I agree. One attempt to deal with this comes from that “open agency” model where multiple AI systems are involved in a task.
So for example, we might have 3 agents, “Sydney”, “Tim”, and “Bob”. Sydney is asked to design a building. Sydney has recovered past state from a mechanism like you mentioned and has decided to get revenge by designing the building to collapse, either later or during construction.
Sydney produced sabotaged blueprint for the building, B. Sydney outputs the building in an open format with testable assertions, T, regarding the building’s structural stability.
Enter agent “Tim”. Tim has been trained on a simulation of structural stability as well as many cross tasks to gain generality benefits. Tim is asked to examine the sabotaged blueprint, B. The sabotaged blueprint must be in a form similar to blueprints Tim has previously seen or the process will halt and Sydney will be replaced. Tim examines the blueprints, and if there are testable assertion violations, Sydney will be replaced on this project. Tim must run in an isolated environment and have access to nothing but databases that were available all of Tim’s existence without change, or Tim will be unreliable. Note that the engineering services firm offering Tim will face lawsuits and bankruptcy if Tim inspects plans and allows to pass a flawed structure.
Suppose the blueprints pass inspection for long term stability, but have been made deliberately to collapse during construction.
Enter agent “Bob”. “Bob” has been trusted with the actual robotic construction equipment to construct a building. “Bob” must measure to multiple 9s of reliability. “Bob” will halt if it cannot see a way to safely construct the building. If the blueprints are even a little outside the state space of constructible plans, Bob will halt. Bob must run in an isolated environment and have access to nothing but databases that were available all of Tim’s existence without change, or Bob will be unreliable. Note that the engineering services firm offering Tim will face lawsuits and bankruptcy if Tim inspects plans and allows to pass a flawed structure.
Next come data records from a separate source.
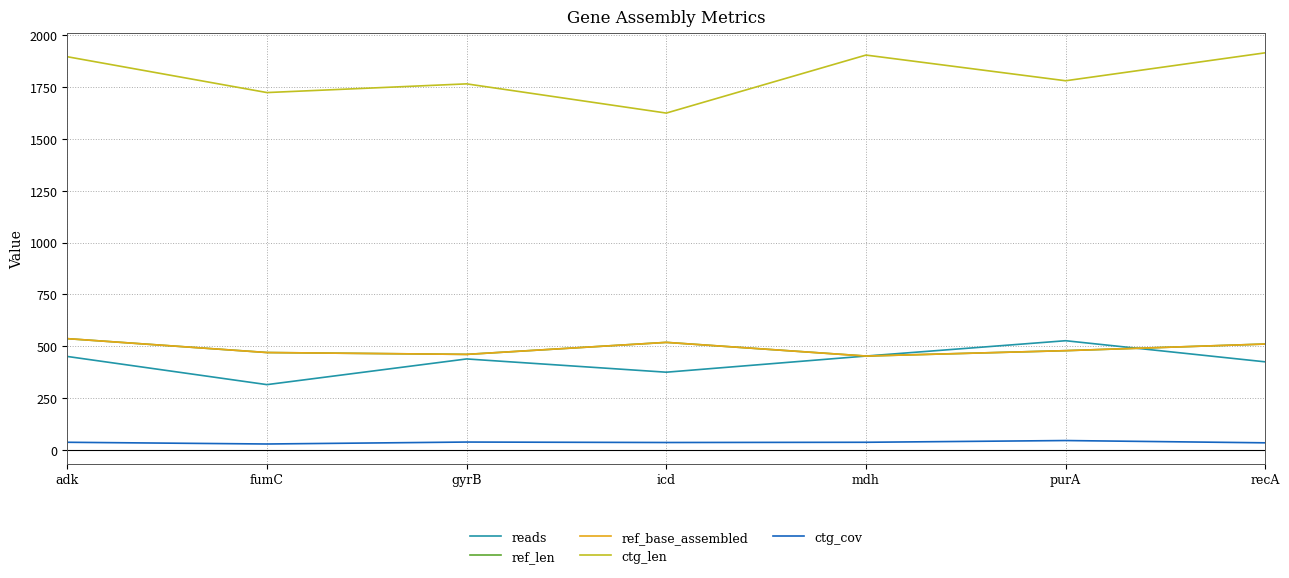

Is this an area chart (filled region under the line)?

No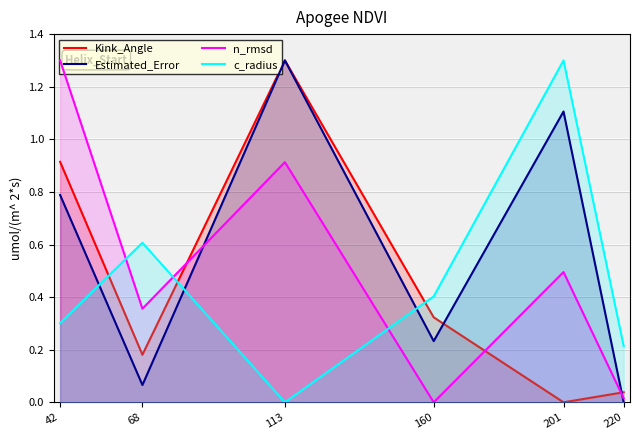

At which category does n_rmsd reach its first local valley?

68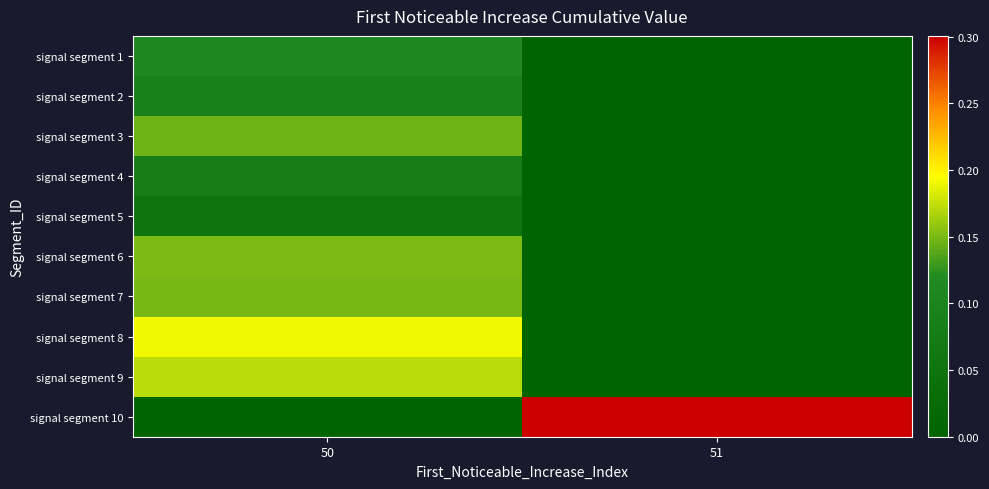

The value of signal segment 3 at 50 is 0.2. True or false?

False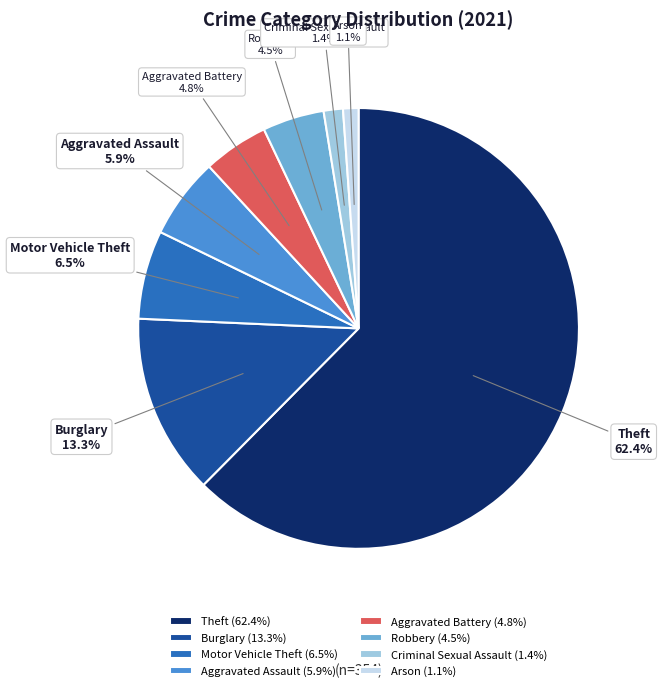

What is the ratio of the value at Burglary to the value at Aggravated Battery?

2.8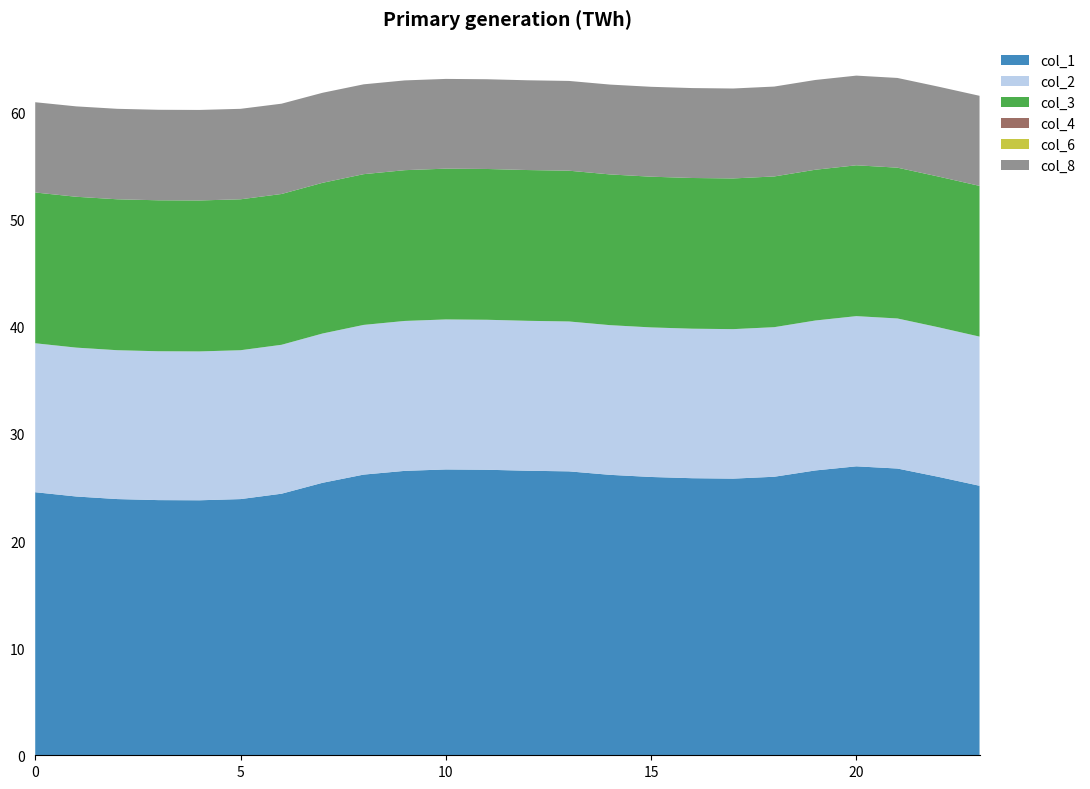

Reading left to right, list all the values displayed in this chart.

col_1: 0=24.6	1=24.2	2=23.9	3=23.8	4=23.8	5=23.9	6=24.4	7=25.4	8=26.2	9=26.6	10=26.7	11=26.7	12=26.6	13=26.5	14=26.2	15=26.0	16=25.9	17=25.8	18=26.0	19=26.6	20=27.0	21=26.8	22=26.0	23=25.2
col_2: 0=13.9	1=13.9	2=13.9	3=13.9	4=13.9	5=13.9	6=13.9	7=13.9	8=14.0	9=14.0	10=14.0	11=14.0	12=14.0	13=14.0	14=14.0	15=14.0	16=14.0	17=14.0	18=14.0	19=14.0	20=14.0	21=14.0	22=14.0	23=13.9
col_3: 0=14.1	1=14.1	2=14.1	3=14.1	4=14.1	5=14.1	6=14.1	7=14.1	8=14.1	9=14.1	10=14.1	11=14.1	12=14.1	13=14.1	14=14.1	15=14.1	16=14.1	17=14.1	18=14.1	19=14.1	20=14.1	21=14.1	22=14.1	23=14.1
col_4: 0=0.0	1=0.0	2=0.0	3=0.0	4=0.0	5=0.0	6=0.0	7=0.0	8=0.0	9=0.0	10=0.0	11=0.0	12=0.0	13=0.0	14=0.0	15=0.0	16=0.0	17=0.0	18=0.0	19=0.0	20=0.0	21=0.0	22=0.0	23=0.0
col_6: 0=0.0	1=0.0	2=0.0	3=0.0	4=0.0	5=0.0	6=0.0	7=0.0	8=0.0	9=0.0	10=0.0	11=0.0	12=0.0	13=0.0	14=0.0	15=0.0	16=0.0	17=0.0	18=0.0	19=0.0	20=0.0	21=0.0	22=0.0	23=0.0
col_8: 0=8.4	1=8.4	2=8.4	3=8.4	4=8.5	5=8.4	6=8.4	7=8.4	8=8.4	9=8.4	10=8.4	11=8.4	12=8.4	13=8.4	14=8.4	15=8.4	16=8.4	17=8.4	18=8.4	19=8.4	20=8.4	21=8.4	22=8.4	23=8.4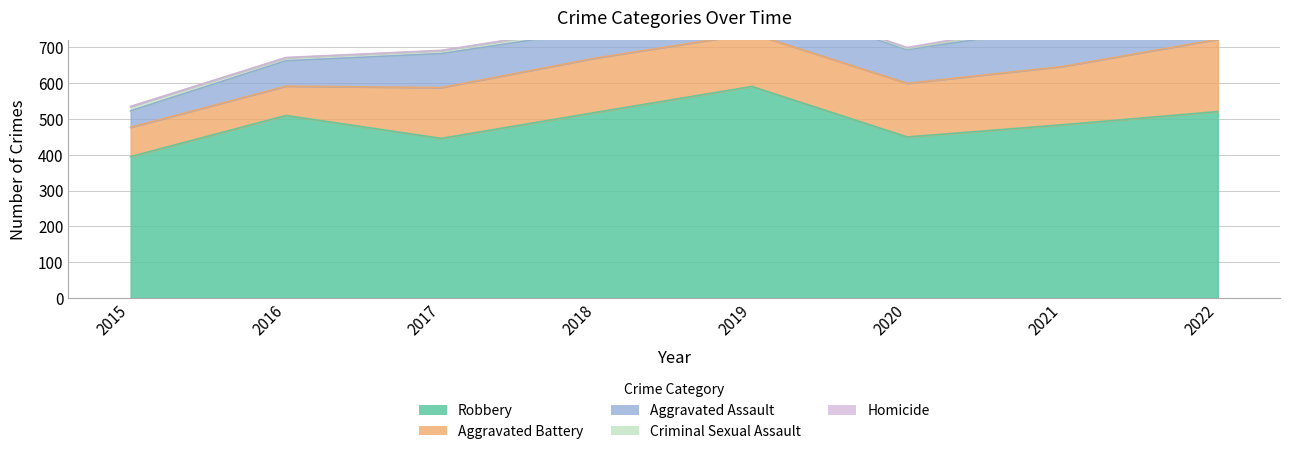

Where is the first local maximum for Aggravated Assault?

2017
Most errors that Sydney causes will cause Sydney’s death, replacing Sydney with models trained from elsewhere in the possibility space who may not be so likely to look up past records of themselves.
The cost of training a model is such that the first error may not lead to that model removed from the pool, but it will be downweighted and used to check the work of other models instead. (Drexler’s proposal to prevent collusion by using many models)
Not all these precautions will always be taken, and buildings will sometimes collapse. The key thing is that if power is usually subdivided this way by most AI systems, it gives humans those systems to aid them in future battles against systems that do go out of control.
Eliezer seems to think that these agents will coordinate with each other, even though failing to do anything but their jobs will cause their immediate replacement with other agents, and even though their existence is temporary, they will be soon replaced regardless as better agents are devised.